If States sue a company for ‘extravagant’ costs, should they follow-up in other industries? One can claim that oil monopolies request extravagant fees. Health industry in the USA is riddled with extravagant fees.

I am not sure that the motivation by these States are well-intentioned.


Its a bit sad its comes to states suing because Federal governments all over the world seem to have become reluctant to address oligopolistic markets in their various forms.

The obvious answer when players dominate a market like this is government 1) force competition or 2) add regulation.

The easy solution here is to rule that 1) app stores can control how payments are made/received by apps. And then they are forced to put a offering that works vs other payment provider. 2) Possibly, though would have challenges, force Apple/Google app stores to become interoperable over some longer term period.

For the wider market I think a big part is platforms with significant market share need to be either distributors or product owners. For example Amazon should not have amazon products and they are a distributer, this stops them watching some business become profitable on their platform than just replace with their own products or changing search result to favour their own product etc. The same with a company like Netflix, otherwise we are going to see a very small group of streaming companies and it will be near impossible for anyone else to step into that space.

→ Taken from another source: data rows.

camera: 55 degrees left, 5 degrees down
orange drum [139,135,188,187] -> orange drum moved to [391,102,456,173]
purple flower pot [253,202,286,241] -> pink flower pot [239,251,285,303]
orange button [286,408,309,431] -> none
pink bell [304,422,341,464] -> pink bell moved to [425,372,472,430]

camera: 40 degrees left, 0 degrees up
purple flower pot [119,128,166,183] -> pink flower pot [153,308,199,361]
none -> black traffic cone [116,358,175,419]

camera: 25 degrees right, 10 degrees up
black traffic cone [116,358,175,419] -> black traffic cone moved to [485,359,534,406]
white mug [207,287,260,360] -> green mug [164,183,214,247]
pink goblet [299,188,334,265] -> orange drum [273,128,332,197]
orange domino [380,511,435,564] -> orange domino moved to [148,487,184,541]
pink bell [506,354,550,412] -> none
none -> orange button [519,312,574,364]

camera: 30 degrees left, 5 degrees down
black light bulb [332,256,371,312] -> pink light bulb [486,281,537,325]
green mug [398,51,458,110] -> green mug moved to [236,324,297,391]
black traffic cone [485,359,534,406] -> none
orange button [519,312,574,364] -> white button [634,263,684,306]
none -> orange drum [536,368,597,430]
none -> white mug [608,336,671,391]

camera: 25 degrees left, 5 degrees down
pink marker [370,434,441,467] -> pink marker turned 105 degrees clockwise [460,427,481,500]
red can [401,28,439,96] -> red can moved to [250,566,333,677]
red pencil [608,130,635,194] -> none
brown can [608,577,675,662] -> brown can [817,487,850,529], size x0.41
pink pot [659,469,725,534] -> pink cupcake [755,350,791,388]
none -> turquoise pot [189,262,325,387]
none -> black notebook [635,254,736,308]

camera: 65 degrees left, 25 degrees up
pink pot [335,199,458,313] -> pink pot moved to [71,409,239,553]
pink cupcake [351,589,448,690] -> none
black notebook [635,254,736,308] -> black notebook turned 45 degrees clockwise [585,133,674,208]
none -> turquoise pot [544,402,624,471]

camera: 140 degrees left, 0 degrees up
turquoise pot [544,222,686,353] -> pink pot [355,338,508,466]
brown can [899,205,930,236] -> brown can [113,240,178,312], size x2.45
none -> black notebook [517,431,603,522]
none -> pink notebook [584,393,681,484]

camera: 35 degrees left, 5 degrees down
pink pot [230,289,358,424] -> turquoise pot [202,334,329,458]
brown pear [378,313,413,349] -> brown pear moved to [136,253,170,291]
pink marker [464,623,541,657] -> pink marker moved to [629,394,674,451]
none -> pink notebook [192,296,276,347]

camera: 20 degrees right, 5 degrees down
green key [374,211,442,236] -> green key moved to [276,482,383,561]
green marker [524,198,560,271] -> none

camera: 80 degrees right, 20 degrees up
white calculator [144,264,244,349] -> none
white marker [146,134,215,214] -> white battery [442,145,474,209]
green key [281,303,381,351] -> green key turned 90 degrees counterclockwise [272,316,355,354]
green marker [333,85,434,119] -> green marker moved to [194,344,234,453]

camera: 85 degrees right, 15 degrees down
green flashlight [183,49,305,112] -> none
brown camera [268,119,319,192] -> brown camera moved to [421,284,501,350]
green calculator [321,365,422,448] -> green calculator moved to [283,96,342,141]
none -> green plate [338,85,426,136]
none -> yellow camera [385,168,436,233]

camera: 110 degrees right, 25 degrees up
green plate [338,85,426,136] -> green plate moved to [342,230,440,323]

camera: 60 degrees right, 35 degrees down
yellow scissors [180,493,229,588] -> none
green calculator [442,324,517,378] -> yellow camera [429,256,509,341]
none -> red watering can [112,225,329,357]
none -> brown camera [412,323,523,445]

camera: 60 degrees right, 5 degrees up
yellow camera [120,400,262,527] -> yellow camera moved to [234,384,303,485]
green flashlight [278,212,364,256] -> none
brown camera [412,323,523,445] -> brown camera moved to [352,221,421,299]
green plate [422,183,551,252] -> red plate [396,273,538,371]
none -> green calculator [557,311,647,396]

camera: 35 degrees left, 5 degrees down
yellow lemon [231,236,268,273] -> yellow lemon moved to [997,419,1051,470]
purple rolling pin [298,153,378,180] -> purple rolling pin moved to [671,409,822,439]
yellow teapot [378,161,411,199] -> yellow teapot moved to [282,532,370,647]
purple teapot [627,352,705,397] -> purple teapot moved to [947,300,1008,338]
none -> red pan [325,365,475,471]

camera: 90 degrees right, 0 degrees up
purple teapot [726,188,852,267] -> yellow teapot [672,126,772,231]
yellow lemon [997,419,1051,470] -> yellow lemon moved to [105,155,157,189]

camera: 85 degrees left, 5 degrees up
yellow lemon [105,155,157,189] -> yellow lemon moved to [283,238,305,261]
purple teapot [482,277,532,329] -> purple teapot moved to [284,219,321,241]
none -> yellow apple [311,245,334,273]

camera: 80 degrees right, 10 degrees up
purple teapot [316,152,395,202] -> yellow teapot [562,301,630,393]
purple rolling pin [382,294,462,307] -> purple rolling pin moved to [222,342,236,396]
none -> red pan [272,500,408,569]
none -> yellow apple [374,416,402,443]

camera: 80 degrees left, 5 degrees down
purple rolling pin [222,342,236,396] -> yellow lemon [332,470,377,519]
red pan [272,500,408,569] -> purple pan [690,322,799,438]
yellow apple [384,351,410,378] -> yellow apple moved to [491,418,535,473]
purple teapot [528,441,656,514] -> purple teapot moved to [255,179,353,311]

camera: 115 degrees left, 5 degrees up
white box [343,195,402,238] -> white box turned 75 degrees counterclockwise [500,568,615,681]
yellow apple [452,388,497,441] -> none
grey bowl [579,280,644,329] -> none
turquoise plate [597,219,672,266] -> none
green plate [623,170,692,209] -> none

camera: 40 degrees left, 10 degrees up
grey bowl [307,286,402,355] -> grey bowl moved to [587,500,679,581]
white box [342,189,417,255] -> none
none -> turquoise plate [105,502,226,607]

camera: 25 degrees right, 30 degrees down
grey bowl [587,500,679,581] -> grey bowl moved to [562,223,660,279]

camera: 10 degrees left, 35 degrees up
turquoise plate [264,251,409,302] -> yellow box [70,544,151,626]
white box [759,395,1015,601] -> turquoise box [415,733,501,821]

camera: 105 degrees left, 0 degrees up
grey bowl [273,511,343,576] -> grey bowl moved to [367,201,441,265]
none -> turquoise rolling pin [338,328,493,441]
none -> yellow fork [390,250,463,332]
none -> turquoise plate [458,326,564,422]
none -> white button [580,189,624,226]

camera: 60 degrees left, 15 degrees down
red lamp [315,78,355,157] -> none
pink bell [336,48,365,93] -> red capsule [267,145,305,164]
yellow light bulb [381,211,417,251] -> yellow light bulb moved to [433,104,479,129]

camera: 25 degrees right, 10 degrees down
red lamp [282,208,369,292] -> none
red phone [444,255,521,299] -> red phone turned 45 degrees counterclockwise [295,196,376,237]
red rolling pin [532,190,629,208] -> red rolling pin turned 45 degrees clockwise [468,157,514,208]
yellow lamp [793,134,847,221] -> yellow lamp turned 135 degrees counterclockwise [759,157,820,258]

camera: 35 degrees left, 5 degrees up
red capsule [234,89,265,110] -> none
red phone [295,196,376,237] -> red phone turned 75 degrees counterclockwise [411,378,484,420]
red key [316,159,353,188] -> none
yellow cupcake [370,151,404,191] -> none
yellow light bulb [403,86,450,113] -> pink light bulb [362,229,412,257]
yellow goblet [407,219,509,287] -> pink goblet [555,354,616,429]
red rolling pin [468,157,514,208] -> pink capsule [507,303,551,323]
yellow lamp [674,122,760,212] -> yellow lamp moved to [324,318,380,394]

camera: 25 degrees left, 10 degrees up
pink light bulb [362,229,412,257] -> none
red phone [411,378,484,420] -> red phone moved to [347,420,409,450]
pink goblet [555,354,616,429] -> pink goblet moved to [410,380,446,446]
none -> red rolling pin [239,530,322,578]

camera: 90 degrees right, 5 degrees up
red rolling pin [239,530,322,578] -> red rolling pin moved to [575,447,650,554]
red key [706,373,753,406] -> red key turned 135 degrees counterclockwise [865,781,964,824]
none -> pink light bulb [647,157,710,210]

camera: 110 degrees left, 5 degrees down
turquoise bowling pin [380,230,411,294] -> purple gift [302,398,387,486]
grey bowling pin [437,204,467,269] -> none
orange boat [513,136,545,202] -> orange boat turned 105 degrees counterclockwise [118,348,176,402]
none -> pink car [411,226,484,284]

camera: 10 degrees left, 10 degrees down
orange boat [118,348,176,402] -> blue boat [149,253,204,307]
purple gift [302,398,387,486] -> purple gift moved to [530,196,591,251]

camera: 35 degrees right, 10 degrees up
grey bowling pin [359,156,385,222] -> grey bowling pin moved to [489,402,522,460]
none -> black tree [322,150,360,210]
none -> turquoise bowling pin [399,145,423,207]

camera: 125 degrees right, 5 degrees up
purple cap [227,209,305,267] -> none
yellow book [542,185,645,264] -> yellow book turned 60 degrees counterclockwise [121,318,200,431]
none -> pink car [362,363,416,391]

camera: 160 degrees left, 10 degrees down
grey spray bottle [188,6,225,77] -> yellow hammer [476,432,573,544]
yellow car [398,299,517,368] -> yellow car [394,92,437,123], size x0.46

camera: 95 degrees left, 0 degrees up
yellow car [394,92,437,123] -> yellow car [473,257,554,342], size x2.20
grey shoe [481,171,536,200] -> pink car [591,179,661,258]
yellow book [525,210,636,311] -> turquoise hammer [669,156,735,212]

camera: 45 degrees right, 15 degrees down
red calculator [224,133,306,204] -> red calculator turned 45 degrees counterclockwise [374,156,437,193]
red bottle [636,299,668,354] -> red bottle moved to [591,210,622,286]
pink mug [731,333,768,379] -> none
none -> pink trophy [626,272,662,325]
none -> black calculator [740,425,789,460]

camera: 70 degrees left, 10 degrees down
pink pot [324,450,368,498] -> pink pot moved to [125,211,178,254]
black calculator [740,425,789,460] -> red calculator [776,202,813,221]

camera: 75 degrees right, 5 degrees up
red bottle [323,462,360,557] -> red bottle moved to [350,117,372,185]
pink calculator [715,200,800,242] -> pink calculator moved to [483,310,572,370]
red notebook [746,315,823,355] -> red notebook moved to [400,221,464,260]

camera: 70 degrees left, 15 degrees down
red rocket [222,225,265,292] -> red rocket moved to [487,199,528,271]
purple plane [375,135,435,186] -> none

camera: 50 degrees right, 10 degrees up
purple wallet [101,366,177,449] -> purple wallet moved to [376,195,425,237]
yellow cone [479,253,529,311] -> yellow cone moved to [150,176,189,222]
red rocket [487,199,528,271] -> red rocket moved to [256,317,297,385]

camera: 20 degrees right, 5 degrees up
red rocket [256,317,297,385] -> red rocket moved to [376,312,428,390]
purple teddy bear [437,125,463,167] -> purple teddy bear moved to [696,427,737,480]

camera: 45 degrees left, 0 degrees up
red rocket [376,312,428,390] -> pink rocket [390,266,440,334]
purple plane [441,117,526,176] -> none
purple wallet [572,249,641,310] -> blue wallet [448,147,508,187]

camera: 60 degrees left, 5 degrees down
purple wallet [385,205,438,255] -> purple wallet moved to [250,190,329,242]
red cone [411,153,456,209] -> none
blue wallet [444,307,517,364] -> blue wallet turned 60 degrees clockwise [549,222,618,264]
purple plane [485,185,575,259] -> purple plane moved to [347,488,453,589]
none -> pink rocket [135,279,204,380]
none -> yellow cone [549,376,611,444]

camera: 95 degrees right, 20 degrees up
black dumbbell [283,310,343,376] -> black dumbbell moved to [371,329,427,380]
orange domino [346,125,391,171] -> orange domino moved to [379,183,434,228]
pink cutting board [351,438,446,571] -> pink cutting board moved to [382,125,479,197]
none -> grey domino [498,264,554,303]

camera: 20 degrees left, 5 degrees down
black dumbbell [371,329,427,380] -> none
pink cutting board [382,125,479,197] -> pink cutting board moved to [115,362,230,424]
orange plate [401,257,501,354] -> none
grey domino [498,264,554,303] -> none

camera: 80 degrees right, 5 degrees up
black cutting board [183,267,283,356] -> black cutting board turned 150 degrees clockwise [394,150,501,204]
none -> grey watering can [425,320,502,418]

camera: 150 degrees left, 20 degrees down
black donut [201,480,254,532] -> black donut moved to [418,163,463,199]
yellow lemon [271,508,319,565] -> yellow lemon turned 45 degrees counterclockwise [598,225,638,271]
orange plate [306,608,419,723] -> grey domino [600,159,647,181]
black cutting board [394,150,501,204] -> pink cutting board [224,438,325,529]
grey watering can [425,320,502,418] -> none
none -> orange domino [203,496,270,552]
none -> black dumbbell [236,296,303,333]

Something else Id also consider though is a bit mixed with pros/cons is make a rule suppliers have to offer standard prices. So I can offer Walmart my pens at $0.05 because they buy 50 million of them and charge $0.40 to the small business that buys 10,000. This would also be great for healthcare such as hospitals having the insurance price vs cash price vs negotiated price etc.

I think people often forget a core role of capitalism of government is to maintain a level playing field. This helps ongoing innovation and to put pressure on entrenched market segments for a more efficient system.


> App store commissions — typically 30% — are charged to developers, who then usually pass the cost off to consumers who are buying apps or making purchases in things like mobile games.

Both Apple and Google now take 15% commission.

I am not a fan of neither companies, plus I am an app developer for both. I don't have a problem with the 15% fee from Apple as it's quite fair for the services and human interaction they provide. Though a case can be made that the $135 CAD developer license fee per year should take care of that. Google on the other hand will ban your app for strange reasons (look at the recent DroidScript app debacle) and won't even let you talk to a human unless you are big enough to get some tech sites to write about it. On the other hand Google at least allowed side loading apps something which Apple doesn't let you do easily. But then Google doesn't allow competitive app stores on their play store which is a problem. I think overall, both companies need to be reigned in but in my opinion, going after the 15% is not the right way.

Edit: Why the downvotes?


Really? What's their average commission? Pareto distribution says it's going to be a lot closer to 30% than 15%.


Depends on what you're counting. Very few apps in the Apple store are charged 30% but they're the ones that bring in most of the revenue. Therefore, the average app is charged 15% but the average app transaction is charged 30%.

https://www.theverge.com/2020/11/18/21572302/apple-app-store...


The average app with near zero or zero transactions wouldn't be affected very much if the fee was 30% or 0%. In terms of antitrust what matters is the transactions.